Proceeding pursuant to CPLR article 78 to review a determination of the respondent Secretary of State of the State of New York, dated September 11, 1985, which, after a hearing, found that the petitioners demonstrated untrustworthiness and incompetency and suspended their real estate licenses.

Adjudged that the determination is confirmed and the proceeding is dismissed on the merits, with costs.

The petitioners were found to have violated a "non-solicitation order” issued by the Secretary of State on December 20, 1973, prohibiting brokers from soliciting listings of properties for sale in certain neighborhoods in Queens County, in order to prevent "blockbusting”.

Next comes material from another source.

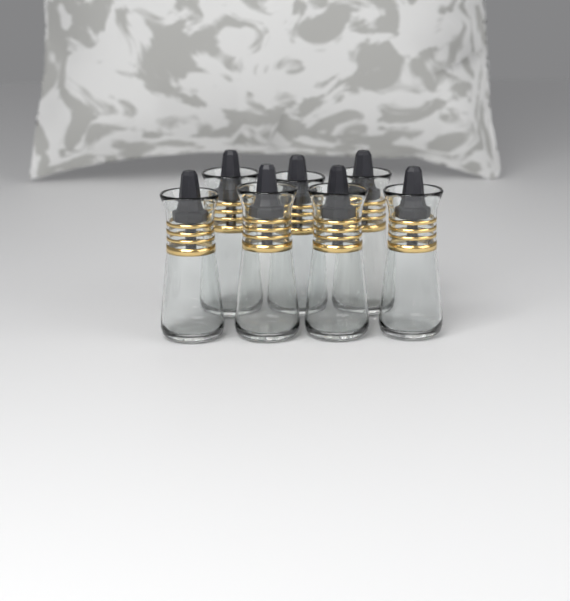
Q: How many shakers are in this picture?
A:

The nonsolicitation order did not violate the petitioners’ right to commercial free speech (see, Matter of Cohen v *854Shaffer, 118 AD2d 643). The governmental interest in preventing blockbusting is substantial and is directly advanced by the nonsolicitation order, the goal of which could not have been as well served by an order less restrictive of commercial speech (see, Central Hudson Gas & Elec. v Public Serv. Commn., 447 US 557; Matter of Cohen v Shaffer, supra).

Since there is "a sufficient 'fit’ between the legislature’s means and ends to satisfy the concerns of the First Amendment, the same 'fit’ is surely adequate under the applicable 'rational basis’ equal protection analysis” (Posadas de Puerto Rico Assocs. v Tourism Co., 478 US —, —, n 9, 106 S Ct 2968, 2979, n 9). Moreover, the order satisfies due process requirements since it is a legitimate response to blockbusting practices and the accompanying atmosphere of fear and panic achieved through solicitations by real estate salesmen (see, Matter of Cohen v Shaffer, supra).

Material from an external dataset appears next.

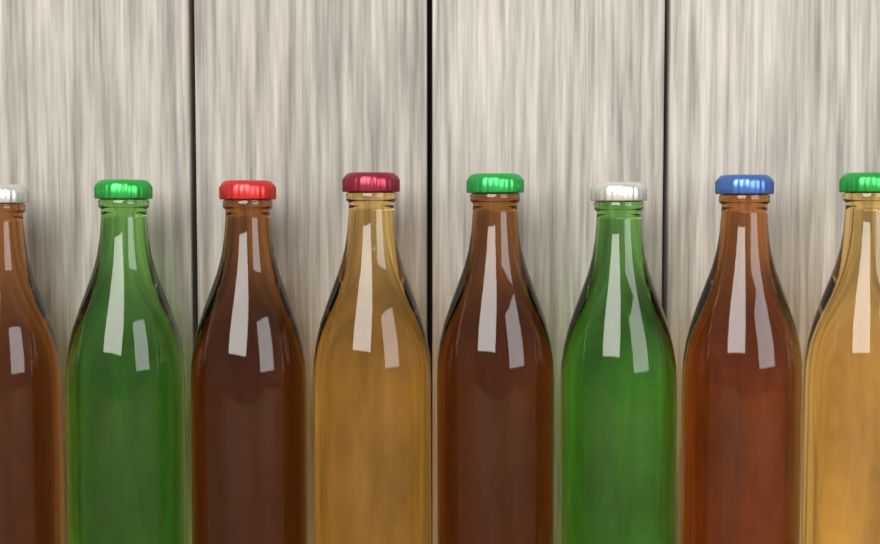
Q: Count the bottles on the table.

Furthermore, the nonsolicitation order is a valid exercise of the Secretary of State’s authority to issue appropriate regulations deemed necessary to implement the legislative intent behind Real Property Law article 12-A (see, Heinemann Agency v Ghezzi, 49 AD2d 747; Thompson v Lomenzo, 78 Misc 2d 298, affd 48 AD2d 869; Campagna v Shaffer, 131 Misc 2d 1029).

The testimony at the hearing clearly produced substantial evidence that the petitioners demonstrated untrustworthiness and incompetency thereby meeting the standard set by Real Property Law § 441-c to suspend their licenses (see, Matter of Butterly & Green v Lomenzo, 36 NY2d 250; Matter of Gold v Lomenzo, 29 NY2d 468; Matter of Nevada Realty Corp. v Paterson, 90 AD2d 485, lv denied 58 NY2d 604). Since a real estate broker enjoys a position of trust and confidence (see, Matter of Sullivan Co., 289 NY 110) and since brokers have an affirmative duty to supervise their sales personnel (see, 19 NYCRR 175.21), the Hearing Officer’s determination was not arbitrary, capricious or an abuse of discretion (see, Matter of Hawley v Cuomo, 46 NY2d 990). Moreover, the petitioner Ann Russo was adequately advised of the charges against her (see, Matter of Friedman v Paterson, 89 AD2d 701, affd 58 NY2d 727; Matter of Berlow v Lomenzo, 49 AD2d 160).

We further find that the imposition of a 60-day suspension of the petitioners’ licenses was not " ' "so disproportionate to the offense, in light of all the circumstances, as to be shocking to one’s sense of fairness” ’ ” (Matter of Pell v Board of Educ., 34 NY2d 222, 233; see, Matter of Cohen v Shaffer, 118 AD2d *855643, supra). Mangano, J. P., Niehoff, Kooper and Spatt, JJ., concur.